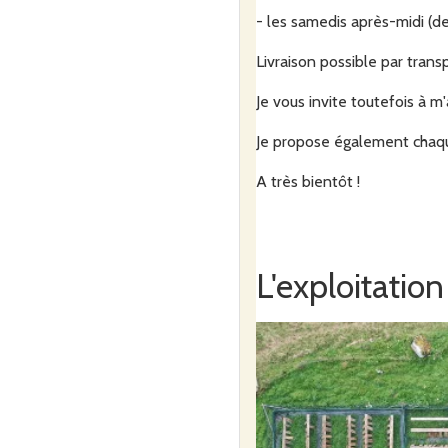
- les samedis après-midi (de
Livraison possible par trans
Je vous invite toutefois à 
Je propose également chaque 
A très bientôt !
L'exploitation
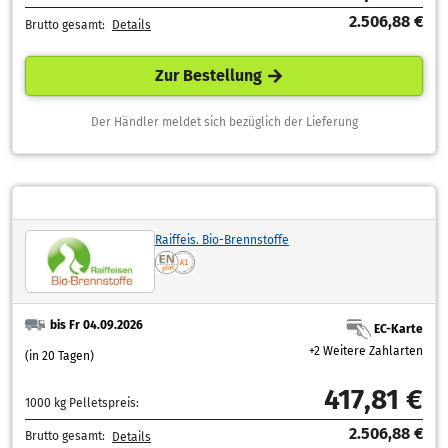
2.506,88 €
Brutto gesamt:
Details
Zur Bestellung
Der Händler meldet sich bezüglich der Lieferung
Raiffeis. Bio-Brennstoffe
bis Fr 04.09.2026
EC-Karte
+2 Weitere Zahlarten
(in 20 Tagen)
417,81 €
1000 kg Pelletspreis:
2.506,88 €
Brutto gesamt:
Details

§ WHAT IS NEEDED: A faithful copy of every record is needed here. Leave the images out of it.

§ YOUR SOLUTION:
- les samedis après-midi (de
Livraison possible par trans
Je vous invite toutefois à 
Je propose également chaque 
A très bientôt !
L'exploitation
2.506,88 €
Brutto gesamt:
Details
Zur Bestellung
Der Händler meldet sich bezüglich der Lieferung
Raiffeis. Bio-Brennstoffe
bis Fr 04.09.2026
EC-Karte
+2 Weitere Zahlarten
(in 20 Tagen)
417,81 €
1000 kg Pelletspreis:
2.506,88 €
Brutto gesamt:
Details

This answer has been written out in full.